» EXERCISE AIM
Transcribe every line of text in the records below word for word, leaving out the pictures.
**** MATERIAL FOR THIS TASK
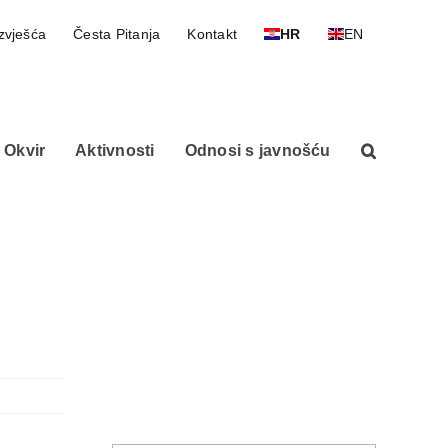
zvješća
Česta Pitanja
Kontakt
HR
EN
 Okvir
Aktivnosti
Odnosi s javnošću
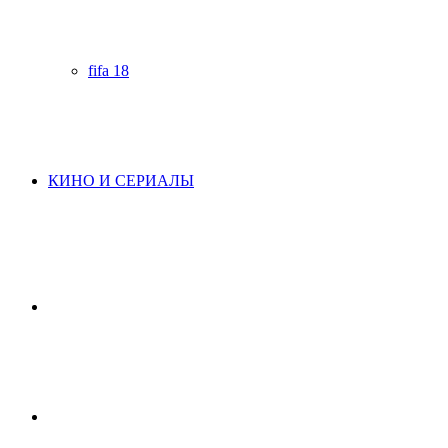
fifa 18
КИНО И СЕРИАЛЫ
Начните
поиск
Switch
********
» EXERCISE RESPONSE
zvješća
Česta Pitanja
Kontakt
HR
EN
 Okvir
Aktivnosti
Odnosi s javnošću
fifa 18
КИНО И СЕРИАЛЫ
Начните
поиск
Switch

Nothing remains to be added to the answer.